What you are going through is completely normal. Getting through those first days, one at a time, months, and years, can seem to take forever and sometimes we think it will never soften, but at some point you will be able to look back to those first days filled with grief, buckets of tears, agony, and being without a compass, and actually see the difference between then and "the now" and realize you have progressed, and with that progress comes strength and self confidence.

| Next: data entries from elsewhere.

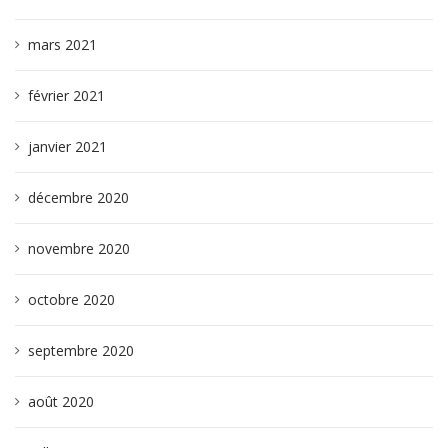
mars 2021
février 2021
janvier 2021
décembre 2020
novembre 2020
octobre 2020
septembre 2020
août 2020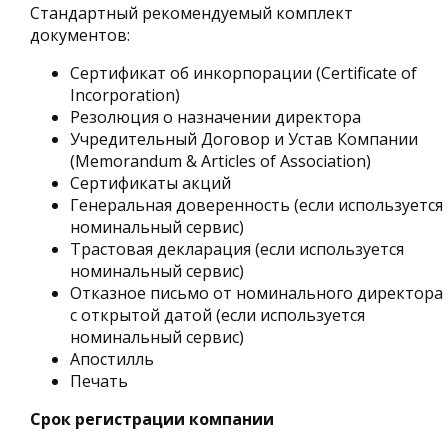
Стандартный рекомендуемый комплект
документов:
Сертификат об инкорпорации (Certificate of
Incorporation)
Резолюция о назначении директора
Учредительный Договор и Устав Компании
(Memorandum & Articles of Association)
Сертификаты акций
Генеральная доверенность (если используется
номинальный сервис)
Трастовая декларация (если используется
номинальный сервис)
Отказное письмо от номинального директора
с открытой датой (если используется
номинальный сервис)
Апостилль
Печать
Срок регистрации компании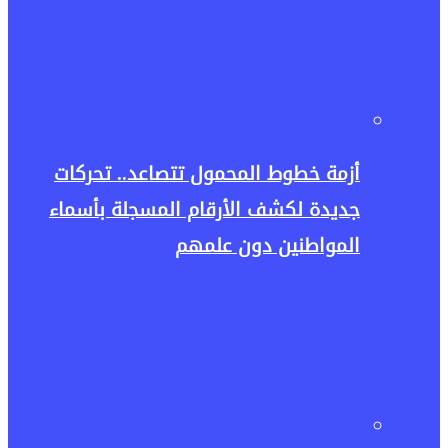
أزمة خطوط المحمول تتصاعد.. تحركات
جديدة لكشف الأرقام المسجلة بأسماء
المواطنين دون علمهم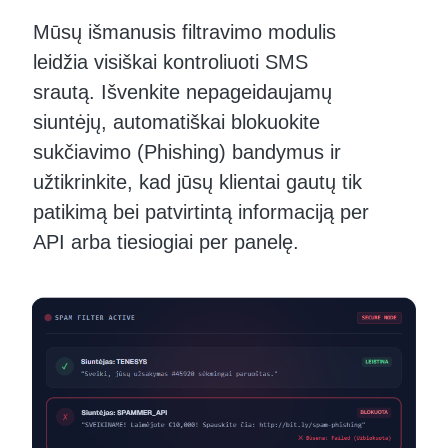
Mūsų išmanusis filtravimo modulis
leidžia visiškai kontroliuoti SMS
srautą. Išvenkite nepageidaujamų
siuntėjų, automatiškai blokuokite
sukčiavimo (Phishing) bandymus ir
užtikrinkite, kad jūsų klientai gautų tik
patikimą bei patvirtintą informaciją per
API arba tiesiogiai per panelę.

In my brain, I know that what you say is true, but since Barry died, I feel--I don't know--empty. He was my inspiration, my husband, my partner, my manager, my other half, perhaps my better half, in any event, my ...everything. Yesterday I went with out with one of my sons and his wife, and his adult son (my grandson) and his girlfriend, and all of them walked two by two, each holding the hands of their partner. Talk about a fifth wheel. I was the fifth wheel, the "extra". We are in the process of selling the house that I lived in with my husband since 1958 and I am not yet sure where I will live and that's another thing that has me floundering. I'm just a real mess now. Meanwhile, my children think I am just "over - dramatizing" things. They just don't understand.